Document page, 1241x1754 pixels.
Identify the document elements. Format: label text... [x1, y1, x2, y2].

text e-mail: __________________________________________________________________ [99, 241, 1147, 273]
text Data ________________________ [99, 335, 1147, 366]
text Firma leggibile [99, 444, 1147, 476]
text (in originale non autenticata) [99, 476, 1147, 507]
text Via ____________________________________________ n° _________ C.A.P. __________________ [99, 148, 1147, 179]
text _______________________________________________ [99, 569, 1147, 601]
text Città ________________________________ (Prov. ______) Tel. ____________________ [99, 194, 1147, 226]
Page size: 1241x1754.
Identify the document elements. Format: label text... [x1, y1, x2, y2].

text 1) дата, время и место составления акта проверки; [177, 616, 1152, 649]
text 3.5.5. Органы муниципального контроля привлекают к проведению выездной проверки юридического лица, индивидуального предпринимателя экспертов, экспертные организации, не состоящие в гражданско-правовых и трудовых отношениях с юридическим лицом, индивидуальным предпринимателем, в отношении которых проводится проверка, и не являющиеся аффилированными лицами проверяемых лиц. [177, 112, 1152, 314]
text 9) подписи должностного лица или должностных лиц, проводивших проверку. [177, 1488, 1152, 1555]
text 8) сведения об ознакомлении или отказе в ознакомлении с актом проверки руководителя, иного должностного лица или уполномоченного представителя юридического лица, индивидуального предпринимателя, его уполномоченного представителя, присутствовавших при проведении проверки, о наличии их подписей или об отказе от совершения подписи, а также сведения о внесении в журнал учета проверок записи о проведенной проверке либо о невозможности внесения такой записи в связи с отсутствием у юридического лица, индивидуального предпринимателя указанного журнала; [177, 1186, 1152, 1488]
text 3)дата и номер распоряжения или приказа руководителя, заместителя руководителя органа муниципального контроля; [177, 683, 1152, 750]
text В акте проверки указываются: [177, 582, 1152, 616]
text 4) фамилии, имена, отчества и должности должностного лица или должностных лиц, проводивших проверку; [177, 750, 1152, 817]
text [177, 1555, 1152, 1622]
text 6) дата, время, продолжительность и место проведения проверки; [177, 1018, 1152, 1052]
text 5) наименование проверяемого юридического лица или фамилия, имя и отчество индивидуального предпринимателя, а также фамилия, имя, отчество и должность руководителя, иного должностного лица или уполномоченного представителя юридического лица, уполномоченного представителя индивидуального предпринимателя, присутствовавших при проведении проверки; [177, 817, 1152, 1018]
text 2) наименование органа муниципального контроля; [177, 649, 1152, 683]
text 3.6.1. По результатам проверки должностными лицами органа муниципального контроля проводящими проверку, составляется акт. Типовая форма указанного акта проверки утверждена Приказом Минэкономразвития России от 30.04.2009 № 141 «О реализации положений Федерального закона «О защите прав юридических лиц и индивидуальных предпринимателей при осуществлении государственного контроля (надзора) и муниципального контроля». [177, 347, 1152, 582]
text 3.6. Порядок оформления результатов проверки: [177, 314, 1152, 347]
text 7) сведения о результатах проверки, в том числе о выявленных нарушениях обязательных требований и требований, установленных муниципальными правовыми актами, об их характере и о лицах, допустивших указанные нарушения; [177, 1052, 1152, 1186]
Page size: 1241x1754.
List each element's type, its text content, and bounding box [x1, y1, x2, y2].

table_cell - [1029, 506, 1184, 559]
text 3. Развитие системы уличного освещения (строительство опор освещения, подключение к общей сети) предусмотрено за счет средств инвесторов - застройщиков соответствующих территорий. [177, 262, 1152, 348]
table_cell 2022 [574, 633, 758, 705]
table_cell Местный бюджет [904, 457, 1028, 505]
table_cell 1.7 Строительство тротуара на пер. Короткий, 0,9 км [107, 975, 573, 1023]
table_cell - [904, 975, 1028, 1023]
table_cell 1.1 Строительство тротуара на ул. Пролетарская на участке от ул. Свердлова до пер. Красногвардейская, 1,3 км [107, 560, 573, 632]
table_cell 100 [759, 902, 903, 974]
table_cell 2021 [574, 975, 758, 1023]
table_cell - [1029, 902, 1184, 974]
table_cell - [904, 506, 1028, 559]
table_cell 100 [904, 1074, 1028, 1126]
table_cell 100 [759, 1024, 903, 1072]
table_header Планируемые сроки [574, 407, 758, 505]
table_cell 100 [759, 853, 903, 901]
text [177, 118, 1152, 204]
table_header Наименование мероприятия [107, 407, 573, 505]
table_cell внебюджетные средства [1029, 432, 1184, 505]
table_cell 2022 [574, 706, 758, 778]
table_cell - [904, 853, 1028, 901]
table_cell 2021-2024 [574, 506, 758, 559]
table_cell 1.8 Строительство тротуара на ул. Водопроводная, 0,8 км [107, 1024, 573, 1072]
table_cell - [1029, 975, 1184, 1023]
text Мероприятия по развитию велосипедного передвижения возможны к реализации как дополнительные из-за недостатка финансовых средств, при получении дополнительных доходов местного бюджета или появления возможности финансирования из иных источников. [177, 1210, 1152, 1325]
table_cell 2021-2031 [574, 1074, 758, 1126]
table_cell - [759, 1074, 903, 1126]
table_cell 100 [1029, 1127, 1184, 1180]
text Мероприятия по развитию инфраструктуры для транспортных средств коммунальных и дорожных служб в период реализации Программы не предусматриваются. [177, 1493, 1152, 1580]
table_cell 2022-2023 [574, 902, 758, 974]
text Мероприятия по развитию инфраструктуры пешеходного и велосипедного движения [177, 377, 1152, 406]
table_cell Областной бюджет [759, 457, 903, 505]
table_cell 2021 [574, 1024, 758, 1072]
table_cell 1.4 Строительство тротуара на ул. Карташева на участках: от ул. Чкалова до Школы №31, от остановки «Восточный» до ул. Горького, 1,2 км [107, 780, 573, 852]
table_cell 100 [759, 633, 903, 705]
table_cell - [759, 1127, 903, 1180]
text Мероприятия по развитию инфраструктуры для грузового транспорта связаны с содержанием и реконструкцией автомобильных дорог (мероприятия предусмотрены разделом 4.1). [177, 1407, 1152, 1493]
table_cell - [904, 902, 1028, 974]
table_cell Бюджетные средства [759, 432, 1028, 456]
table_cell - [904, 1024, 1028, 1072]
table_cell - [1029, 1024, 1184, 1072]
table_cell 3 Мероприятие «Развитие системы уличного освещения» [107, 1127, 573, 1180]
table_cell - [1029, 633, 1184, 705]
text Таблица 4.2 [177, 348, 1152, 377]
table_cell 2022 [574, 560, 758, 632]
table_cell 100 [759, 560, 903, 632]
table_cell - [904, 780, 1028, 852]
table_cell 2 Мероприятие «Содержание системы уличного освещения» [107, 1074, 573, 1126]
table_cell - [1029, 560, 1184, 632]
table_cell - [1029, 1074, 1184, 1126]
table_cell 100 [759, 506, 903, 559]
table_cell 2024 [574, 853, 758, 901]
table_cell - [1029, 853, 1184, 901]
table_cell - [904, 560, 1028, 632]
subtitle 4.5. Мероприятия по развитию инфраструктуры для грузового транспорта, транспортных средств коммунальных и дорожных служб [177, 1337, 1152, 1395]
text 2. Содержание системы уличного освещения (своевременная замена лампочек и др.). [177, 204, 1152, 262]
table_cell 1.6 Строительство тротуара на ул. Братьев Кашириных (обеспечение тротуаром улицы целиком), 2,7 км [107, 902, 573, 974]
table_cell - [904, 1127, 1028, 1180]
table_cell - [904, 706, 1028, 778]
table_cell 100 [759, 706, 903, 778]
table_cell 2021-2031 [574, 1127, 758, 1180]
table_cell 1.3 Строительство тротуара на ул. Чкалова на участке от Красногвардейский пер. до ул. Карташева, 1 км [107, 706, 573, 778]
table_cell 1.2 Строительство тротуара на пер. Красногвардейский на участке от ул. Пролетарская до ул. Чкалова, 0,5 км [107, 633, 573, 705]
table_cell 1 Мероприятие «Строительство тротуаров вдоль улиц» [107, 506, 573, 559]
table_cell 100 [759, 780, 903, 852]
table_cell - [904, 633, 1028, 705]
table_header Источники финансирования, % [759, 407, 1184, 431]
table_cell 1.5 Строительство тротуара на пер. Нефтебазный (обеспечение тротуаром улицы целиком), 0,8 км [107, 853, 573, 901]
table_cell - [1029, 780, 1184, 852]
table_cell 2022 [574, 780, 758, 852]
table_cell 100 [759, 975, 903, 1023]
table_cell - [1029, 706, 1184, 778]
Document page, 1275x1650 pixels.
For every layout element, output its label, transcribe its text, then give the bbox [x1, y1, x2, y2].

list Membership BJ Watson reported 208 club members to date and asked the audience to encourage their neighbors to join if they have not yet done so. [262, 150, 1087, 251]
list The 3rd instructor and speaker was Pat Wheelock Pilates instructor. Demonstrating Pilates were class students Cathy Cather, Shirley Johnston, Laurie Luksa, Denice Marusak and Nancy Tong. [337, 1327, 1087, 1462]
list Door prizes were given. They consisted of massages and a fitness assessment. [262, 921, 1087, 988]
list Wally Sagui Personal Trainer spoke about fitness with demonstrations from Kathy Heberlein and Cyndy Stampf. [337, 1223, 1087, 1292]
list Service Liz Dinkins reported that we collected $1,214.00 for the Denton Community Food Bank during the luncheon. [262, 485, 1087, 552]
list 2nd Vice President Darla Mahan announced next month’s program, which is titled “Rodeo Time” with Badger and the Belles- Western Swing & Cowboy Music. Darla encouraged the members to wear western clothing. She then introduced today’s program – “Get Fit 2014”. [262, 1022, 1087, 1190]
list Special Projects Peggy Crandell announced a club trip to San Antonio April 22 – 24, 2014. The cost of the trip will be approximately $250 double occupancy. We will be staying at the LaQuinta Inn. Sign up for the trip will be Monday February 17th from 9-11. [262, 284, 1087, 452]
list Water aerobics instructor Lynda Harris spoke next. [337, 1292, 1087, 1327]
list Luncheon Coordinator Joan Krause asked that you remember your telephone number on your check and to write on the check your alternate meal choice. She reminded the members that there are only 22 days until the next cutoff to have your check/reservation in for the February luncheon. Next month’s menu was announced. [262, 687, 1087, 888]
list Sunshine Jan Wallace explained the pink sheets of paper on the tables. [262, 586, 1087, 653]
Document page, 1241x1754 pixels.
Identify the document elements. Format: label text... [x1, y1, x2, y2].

* * * * * * *

Pull out all lines from the entries above in which the word "указанного" appears.

_Reply to the exercise_.
text 8) сведения об ознакомлении или отказе в ознакомлении с актом проверки руководителя, иного должностного лица или уполномоченного представителя юридического лица, индивидуального предпринимателя, его уполномоченного представителя, присутствовавших при проведении проверки, о наличии их подписей или об отказе от совершения подписи, а также сведения о внесении в журнал учета проверок записи о проведенной проверке либо о невозможности внесения такой записи в связи с отсутствием у юридического лица, индивидуального предпринимателя указанного журнала; [177, 1186, 1152, 1488]
text 3.6.1. По результатам проверки должностными лицами органа муниципального контроля проводящими проверку, составляется акт. Типовая форма указанного акта проверки утверждена Приказом Минэкономразвития России от 30.04.2009 № 141 «О реализации положений Федерального закона «О защите прав юридических лиц и индивидуальных предпринимателей при осуществлении государственного контроля (надзора) и муниципального контроля». [177, 347, 1152, 582]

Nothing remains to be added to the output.